What is your favorite summer getaway?

I grew up on the beaches of Block Island which was quite rustic and pristine – almost half of the small island is protected by nature so there are no chain stores and many constructions are not allowed. It was only bare feet and bikes and great waves and cliffs. When I first went to the Hamptons, I was so shocked to see so many people there and how everyone dressed up in a chic way! That, for me, is not a vacation.

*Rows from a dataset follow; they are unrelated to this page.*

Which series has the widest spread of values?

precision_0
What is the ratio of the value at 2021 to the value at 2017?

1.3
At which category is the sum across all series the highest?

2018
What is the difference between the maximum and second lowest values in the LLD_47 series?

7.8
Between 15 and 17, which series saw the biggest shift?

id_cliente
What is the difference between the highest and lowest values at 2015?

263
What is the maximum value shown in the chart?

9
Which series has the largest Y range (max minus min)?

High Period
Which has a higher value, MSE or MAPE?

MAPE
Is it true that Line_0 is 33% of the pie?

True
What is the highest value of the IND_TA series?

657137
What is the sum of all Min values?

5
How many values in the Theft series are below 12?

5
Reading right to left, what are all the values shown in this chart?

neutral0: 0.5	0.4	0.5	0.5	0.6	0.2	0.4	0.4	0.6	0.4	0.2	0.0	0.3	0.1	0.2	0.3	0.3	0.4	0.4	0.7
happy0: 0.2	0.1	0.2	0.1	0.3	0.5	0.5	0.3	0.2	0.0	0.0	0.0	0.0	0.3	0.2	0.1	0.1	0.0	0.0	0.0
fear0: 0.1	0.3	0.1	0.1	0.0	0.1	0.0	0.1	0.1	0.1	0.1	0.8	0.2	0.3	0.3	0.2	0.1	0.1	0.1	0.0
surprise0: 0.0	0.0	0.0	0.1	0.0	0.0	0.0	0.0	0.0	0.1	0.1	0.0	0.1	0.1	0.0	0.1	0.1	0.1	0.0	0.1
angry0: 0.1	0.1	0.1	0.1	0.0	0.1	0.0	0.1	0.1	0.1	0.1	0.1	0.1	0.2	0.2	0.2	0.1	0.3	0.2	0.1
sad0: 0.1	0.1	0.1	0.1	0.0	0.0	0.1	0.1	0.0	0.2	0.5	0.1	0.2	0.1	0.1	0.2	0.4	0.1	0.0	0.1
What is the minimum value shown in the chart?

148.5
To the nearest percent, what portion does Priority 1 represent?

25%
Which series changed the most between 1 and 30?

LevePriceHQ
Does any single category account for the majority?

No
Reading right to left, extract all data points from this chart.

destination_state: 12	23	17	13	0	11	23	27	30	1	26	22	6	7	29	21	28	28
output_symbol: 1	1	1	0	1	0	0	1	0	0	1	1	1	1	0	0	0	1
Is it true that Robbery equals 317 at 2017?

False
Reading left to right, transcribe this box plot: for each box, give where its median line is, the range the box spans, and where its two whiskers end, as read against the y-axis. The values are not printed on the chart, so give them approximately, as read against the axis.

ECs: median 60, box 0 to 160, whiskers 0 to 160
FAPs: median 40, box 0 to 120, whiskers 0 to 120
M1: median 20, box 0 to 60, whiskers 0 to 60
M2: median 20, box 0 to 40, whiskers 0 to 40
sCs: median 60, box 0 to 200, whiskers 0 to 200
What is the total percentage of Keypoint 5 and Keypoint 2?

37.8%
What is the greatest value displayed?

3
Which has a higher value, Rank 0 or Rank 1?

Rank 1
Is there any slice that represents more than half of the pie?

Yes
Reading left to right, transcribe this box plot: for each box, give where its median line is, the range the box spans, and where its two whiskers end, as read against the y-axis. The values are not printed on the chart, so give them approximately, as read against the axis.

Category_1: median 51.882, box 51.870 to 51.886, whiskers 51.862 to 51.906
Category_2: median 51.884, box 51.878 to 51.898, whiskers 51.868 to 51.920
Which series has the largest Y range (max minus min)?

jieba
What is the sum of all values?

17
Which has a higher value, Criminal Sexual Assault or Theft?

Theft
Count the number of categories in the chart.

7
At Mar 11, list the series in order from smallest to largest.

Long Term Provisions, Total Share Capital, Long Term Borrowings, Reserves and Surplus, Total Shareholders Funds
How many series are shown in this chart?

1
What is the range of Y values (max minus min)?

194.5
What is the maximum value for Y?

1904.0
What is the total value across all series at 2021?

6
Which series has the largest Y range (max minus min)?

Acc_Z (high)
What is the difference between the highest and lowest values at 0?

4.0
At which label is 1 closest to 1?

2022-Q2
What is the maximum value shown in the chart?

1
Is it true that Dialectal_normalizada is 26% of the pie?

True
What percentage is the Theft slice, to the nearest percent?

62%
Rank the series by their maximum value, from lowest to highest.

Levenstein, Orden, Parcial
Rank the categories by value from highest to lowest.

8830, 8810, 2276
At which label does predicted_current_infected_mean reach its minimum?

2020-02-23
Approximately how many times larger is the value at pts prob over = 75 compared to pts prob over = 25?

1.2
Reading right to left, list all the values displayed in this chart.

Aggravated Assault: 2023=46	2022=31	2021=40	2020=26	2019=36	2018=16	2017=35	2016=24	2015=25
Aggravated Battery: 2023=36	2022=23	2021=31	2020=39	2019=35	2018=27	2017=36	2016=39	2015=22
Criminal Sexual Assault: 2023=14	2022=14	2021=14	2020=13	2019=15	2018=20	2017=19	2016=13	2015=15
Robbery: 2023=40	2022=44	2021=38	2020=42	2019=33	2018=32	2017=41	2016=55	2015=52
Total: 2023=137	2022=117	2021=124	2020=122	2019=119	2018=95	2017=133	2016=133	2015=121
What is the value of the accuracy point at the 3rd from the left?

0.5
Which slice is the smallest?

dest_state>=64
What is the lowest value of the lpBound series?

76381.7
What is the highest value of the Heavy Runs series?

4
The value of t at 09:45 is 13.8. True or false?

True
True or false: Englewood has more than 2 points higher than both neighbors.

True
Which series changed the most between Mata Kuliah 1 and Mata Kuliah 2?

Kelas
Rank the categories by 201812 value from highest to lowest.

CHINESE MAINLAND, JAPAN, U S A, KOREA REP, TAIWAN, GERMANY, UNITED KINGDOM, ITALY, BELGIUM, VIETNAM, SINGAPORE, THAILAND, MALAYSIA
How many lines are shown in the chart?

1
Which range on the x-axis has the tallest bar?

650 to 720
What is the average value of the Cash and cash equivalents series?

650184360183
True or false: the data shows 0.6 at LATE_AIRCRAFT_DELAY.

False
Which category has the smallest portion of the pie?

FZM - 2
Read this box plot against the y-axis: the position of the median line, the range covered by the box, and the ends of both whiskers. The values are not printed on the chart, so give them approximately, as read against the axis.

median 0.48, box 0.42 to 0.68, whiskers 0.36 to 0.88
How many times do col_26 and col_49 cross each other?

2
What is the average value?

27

Block Island has more population now, but it remains my favorite spot in the summer with so many memories of jumping in waves and living slowly and simply.


Who are your favorite artists these days?

There are many I admire – actually I started to produce clothes while I was looking for my MA in Art History, when I should be writing my dissertation in The Bohemians of Post-War Paris. I was studying these images of Giacometti and Kahlo and Breton and thinking how amazing their clothes were! Alexander Calder, Robert Rauschenberg, Juan Miro, Richard Avedon and Picasso are my favorites of the past. In the contemporary sphere, my great friend and collaborator, Antoinette Wysocki, is the best Expressionist painter, we exchange messages about what we are working on for feedbacks daily. Peter Beard’s work takes me to the moon. I am also a great admirer of the architect Thomas Heatherwick – he really sees the world in a different way, and his structures evoke childhood wonders in me.



Some of your favorite places in New York?

Bohemian – the coolest secret restaurant with the most divine Japanese food.

Balthazar – Where to go when you want to feel like a queen and eat the best steak tartare and pretend you are in Paris

Estela – The most delicious and welcoming dishes to share.

Wild Air – Amazing tapas.

Sel Rose – Best place for evening drinks in mild weather. You can almost pretend you are in Venice.

Kiki’s – My favorite octopus.

Union Market – When I’m not sewing, I’m cooking! This is my favorite market that has all the basics and special foods like ferns and lychees and the freshest fish. It is not too big or full of things, just perfectly curated.

Body Works at St. Marks – Lucy does the best Chinese massage. She does not speak English but has really healing and intuitive hands.

Yoga to the People (St. Marks) – Without mirrors, without pretension, a community of Yoga based on donations. That is my favorite Yoga place in the city.

Tabwa – The most amazing store with new and vintage fabrics, collected in India, Africa and beyond.